Back to the Temporal Records (in Relational Databases)
I really don't like to leave things stewing in my mind for too long, so I've been trying to resolve some of the issues raised in my previous blog post. The primary issue resides in trying to model data generally.
Some tables in the database for Journey will have time values included: either zero or more single time values and zero or more pairs. Using a database as a repository of facts, the default assumption is that if a value is currently stored it is true now but no assertion is made as to whether that value was true in the past, will be true in the future, or is true over any interval of time other than this very instant.
The issue arises that we need to store historical data, so we can differentiate what is true and what was true. We also need to be able to enter data about what will be true in the future. The presence of temporal data makes the question of "when" clear for data that it is associated with, but muddies the water for any data that lacks the temporal quality.
One thing that we do keep is an audit of changes. The history of values for all fields is kept (including who made the change). This history may be truncated as space necessitates, but it is one way to track previous values. One application for this is user directed "undo". This is not related to atomic transactions, the database technology handles those. The issue with the audit table is it makes no distinction between two very different types of changes to a given record: correction of an error vs. updating facts.
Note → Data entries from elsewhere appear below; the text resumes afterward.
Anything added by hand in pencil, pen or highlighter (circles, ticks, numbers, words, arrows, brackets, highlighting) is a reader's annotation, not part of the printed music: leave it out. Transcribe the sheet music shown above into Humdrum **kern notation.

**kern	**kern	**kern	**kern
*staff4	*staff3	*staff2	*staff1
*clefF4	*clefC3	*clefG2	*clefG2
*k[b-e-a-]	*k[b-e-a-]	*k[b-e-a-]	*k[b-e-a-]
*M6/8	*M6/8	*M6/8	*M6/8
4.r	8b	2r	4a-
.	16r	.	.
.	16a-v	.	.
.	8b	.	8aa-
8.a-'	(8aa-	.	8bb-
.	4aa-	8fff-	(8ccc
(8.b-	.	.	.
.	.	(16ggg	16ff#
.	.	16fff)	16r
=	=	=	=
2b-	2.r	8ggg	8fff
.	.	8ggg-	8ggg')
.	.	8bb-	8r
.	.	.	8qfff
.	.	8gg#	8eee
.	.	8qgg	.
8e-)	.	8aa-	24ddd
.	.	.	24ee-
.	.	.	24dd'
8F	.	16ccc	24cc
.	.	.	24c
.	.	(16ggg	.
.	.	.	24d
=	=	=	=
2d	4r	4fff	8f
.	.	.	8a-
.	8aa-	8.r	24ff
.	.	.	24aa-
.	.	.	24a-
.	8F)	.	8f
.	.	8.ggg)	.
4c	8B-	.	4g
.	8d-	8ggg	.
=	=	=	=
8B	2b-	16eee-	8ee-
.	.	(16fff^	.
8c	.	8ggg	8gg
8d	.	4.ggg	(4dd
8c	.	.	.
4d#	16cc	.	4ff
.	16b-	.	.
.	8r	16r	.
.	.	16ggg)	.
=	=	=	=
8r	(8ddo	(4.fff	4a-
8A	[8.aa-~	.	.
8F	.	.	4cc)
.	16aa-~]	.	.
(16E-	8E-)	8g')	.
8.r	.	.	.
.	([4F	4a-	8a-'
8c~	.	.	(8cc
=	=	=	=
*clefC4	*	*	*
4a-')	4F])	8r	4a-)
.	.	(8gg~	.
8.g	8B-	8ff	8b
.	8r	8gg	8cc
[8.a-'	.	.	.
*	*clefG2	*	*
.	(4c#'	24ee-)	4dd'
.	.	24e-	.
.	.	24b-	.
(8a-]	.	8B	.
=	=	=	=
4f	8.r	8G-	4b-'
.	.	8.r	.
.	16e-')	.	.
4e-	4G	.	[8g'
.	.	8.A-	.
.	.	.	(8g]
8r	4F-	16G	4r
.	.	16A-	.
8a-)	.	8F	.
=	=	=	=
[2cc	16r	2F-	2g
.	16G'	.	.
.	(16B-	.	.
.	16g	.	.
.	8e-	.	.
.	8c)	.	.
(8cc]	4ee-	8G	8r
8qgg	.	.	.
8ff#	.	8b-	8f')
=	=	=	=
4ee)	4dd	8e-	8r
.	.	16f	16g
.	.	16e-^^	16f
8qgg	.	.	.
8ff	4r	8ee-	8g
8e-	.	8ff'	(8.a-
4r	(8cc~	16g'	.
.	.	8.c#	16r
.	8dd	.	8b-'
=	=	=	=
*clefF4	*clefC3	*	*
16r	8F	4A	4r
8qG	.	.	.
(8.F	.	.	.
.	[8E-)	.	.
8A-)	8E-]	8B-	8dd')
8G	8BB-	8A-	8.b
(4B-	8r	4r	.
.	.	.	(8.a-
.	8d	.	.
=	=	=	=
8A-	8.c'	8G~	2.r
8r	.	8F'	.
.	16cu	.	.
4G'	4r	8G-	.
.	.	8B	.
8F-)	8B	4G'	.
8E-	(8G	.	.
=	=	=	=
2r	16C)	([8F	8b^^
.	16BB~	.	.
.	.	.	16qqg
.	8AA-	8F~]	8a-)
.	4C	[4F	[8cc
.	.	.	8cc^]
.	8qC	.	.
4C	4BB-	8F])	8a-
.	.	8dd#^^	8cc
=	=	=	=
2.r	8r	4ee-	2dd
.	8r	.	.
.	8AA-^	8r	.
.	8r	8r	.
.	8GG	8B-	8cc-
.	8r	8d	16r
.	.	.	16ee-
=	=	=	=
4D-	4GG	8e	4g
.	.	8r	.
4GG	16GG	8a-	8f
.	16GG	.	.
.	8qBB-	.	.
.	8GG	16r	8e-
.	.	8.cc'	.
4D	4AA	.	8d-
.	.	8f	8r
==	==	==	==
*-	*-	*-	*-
The book I mentioned in my previous post, Temporal Data and the Relational Model (Date, 2003), covers temporal data as it relates to updating facts and keeping track of past and future facts. The assumption here too is that correction of error is as simple as updating the record. The relational model does not intrinsically handle the case to tracking all previous "incorrect" values, though it can certainly support a problem domain where that is needed. The approach for "true" data over time in the book is thorough.
There are several temporal properties about data that we care about for Journey, these have been somewhat revised since the last post:
- Current - The record represents a truth that is currently applicable. This condition is mutually exclusive with Past and Future. It is implied by Past Pending.
- Past Pending - The record represents a truth that is current and there is a known ending time.
- Past - The record represents something that was true at some point in the past, but is no longer true. Mutually exclusive with Current and Future.
- Future - The record represent something that will be true at some point in the future, but is not yet true. Mutually exclusive with Past and Current.
- Start Indefinite - The record has no start date.
- End Indefinite - The record has no end date.
- Ubiquitous - The record is always true.
To better answer the question of "how to differentiate between records with no temporal data and those with no start" I decided to redefine the use of "no temporal data" to be more in line with the default assumption in relational databases: currently true. More specifically, if no temporal data is associated with a record, is is assumed currently true recognizing that it could change at any time. In contrast, there is a specific case where data associated with both an start and end date can be considered ubiquitously true ,though it may change in the sense that it can of course be corrected.
The limitation of this method in expressing time is that it is not directly possible hold to both the tenant that Nulls should not be stored while also allowing the database to express that a record exists with while not being true at any particular time. This limitation is not a problem in Journey, and is generally possible to model indirectly in other ways.
The truth tables above include options for Null (n) in both the start and end time value. This does not indicate a stored Null, but rather the absence of a column for that purpose. Null is treated differently than "Unknown" (u) in that Unknown specifically means "always" in the past or future, i.e. until the beginning of time for start fields and until the end of time for end fields.
Unillustrated in the first post, the table on the right shows values returned when comparing two times. Null (n), Unknown (u), Past (p), Current (c), Future (f).
The chart below illustrates the results comparing a single point in time (presumably the current time) to a range. The results column "u" in the chart below is "Ubiquitous", not "Unknown".

The semantics have changed slightly. Start Indefinite (previously Past Indefinite), and End Indefinite (previously Future Indefinite) always indicate a null or unknown value in their respective columns. Like Past Pending, Ubiquitous is a special case of Current.
The implication of this design is that not specifying a start date results in storing the fact as having always been true at least to the present, similarly not specifying an end date implies that it will continue to be true in perpetuity. If a record is to be limited in time either the start or end date, if not both, must be set when the record is created to avoid creating misinformation. This can be best avoided by not allowing a default value when the intention is to be restrictive temporally. Conversely, using the default value for both start and end date results in a record that is explicitly current and semantically identical to a record from a table that keeps no temporal data.
This helps clarify some of the issues that were left hanging from my last post. I feel a lot more comfortable with this redefinition of the application of time (or lack there of) to database relations.